Alassane Ouattara est arrivé à Bongouanou, chef-lieu de la région du Moronou le mercredi 9 septembre 2020, par voie aérienne.
Cette 30e visite d’État depuis 2012 a été bien programmée et planifiée pour répondre à des objectifs de propagande politique.
C’est Alassane Ouattara lui-même, devant les militants du Rhdp le 29 juillet à l’hôtel Ivoire, qui dévoilait l’objectif caché. Il avait expliqué qu’il en avait arrêté les modalités avec son défunt premier ministre, alors candidat du Rhdp. Cette visite devait servir de tremplin à Gon Coulibaly pour tester sa popularité. Viendrait par la suite celle de la Marahoué en pays yowrè et gouro juste avant l’ouverture officielle de la campagne électorale.
Cette première étape du Moronou obéit donc de prime abord à un acte de respect de la mémoire de Gon Coulibaly. Ayant pris le relais de celui-ci en tant que candidat du Rhdp, Alassane Ouattara se remet à l’étrier et vient ici jauger de sa popularité dans un contexte de rejet de sa candidature, jugée anticonstitutionnelle par une partie de la classe politique et de l’opinion.
Et avec les foules mobilisées et convoyées depuis Abidjan et les contrées voisines, le président candidat peut s’enorgueillir de ce qu’il reste encore populaire dans la masse. Que cela soit illusoire aux yeux de certains, peu importe surtout qu’il revient d’une visite à l’Elysée où il s’est présenté à son hôte Emmanuel Macron comme le seul à pouvoir assurer la stabilité de la Côte d’Ivoire.

-- -- --

◆ **OBJECTIF 1**:
D'après l'extrait sur la visite d'Alassane Ouattara dans le Moronou, quel jour et par quel moyen est-il arrivé à Bongouanou ?
◆ **OBJECTIF 2**:
Transformez en liste à puces le paragraphe de l'extrait qui commence par « C'est Alassane Ouattara lui-même », sans perdre ses faits principaux.

◆ **DONNÉES BRUTES**:
-- -- --

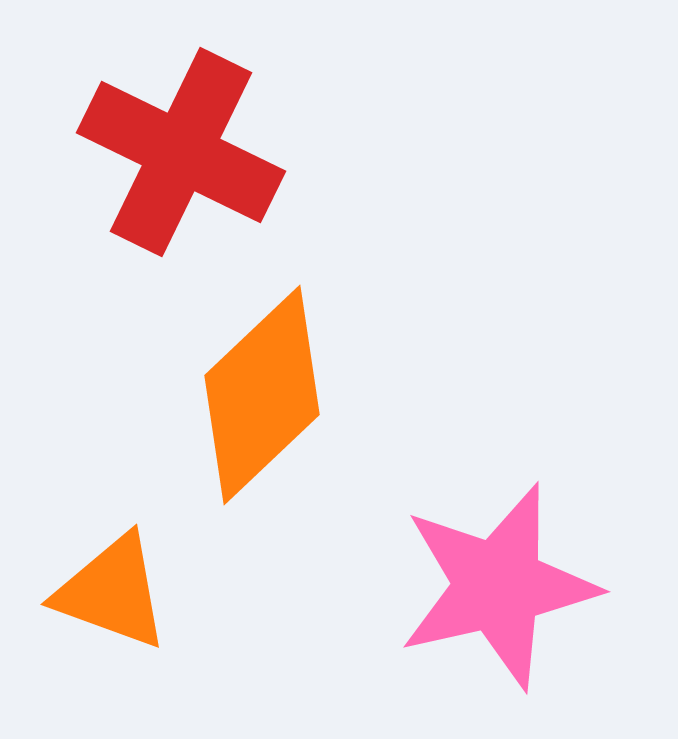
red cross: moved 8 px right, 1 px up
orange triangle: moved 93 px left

-- -- --

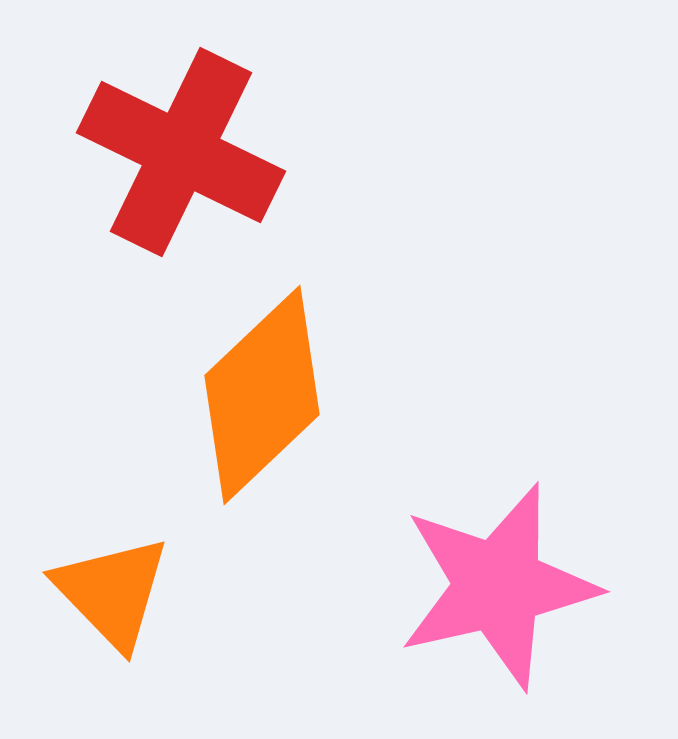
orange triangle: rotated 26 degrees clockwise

-- -- --

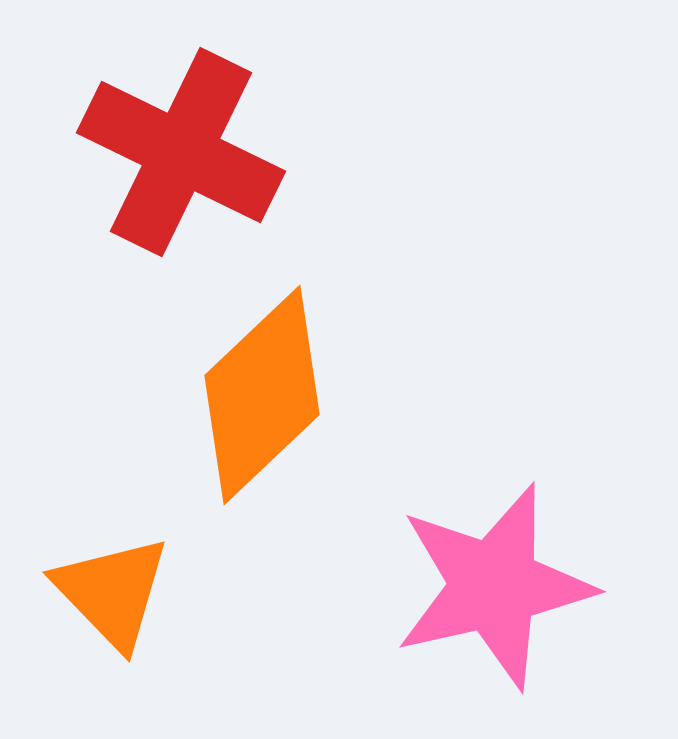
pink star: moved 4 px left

-- -- --

◆ **BONNE RÉPONSE 1**:
Le mercredi 9 septembre 2020, par voie aérienne.

◆ **BONNE RÉPONSE 2**:
- Le 29 juillet, à l'hôtel Ivoire, Alassane Ouattara a dévoilé l'objectif caché de la visite devant les militants du Rhdp.
- Il en avait arrêté les modalités avec son défunt premier ministre, alors candidat du Rhdp.
- La visite devait servir de tremplin à Gon Coulibaly pour tester sa popularité.
- Une visite de la Marahoué, en pays yowrè et gouro, devait suivre juste avant l'ouverture officielle de la campagne électorale.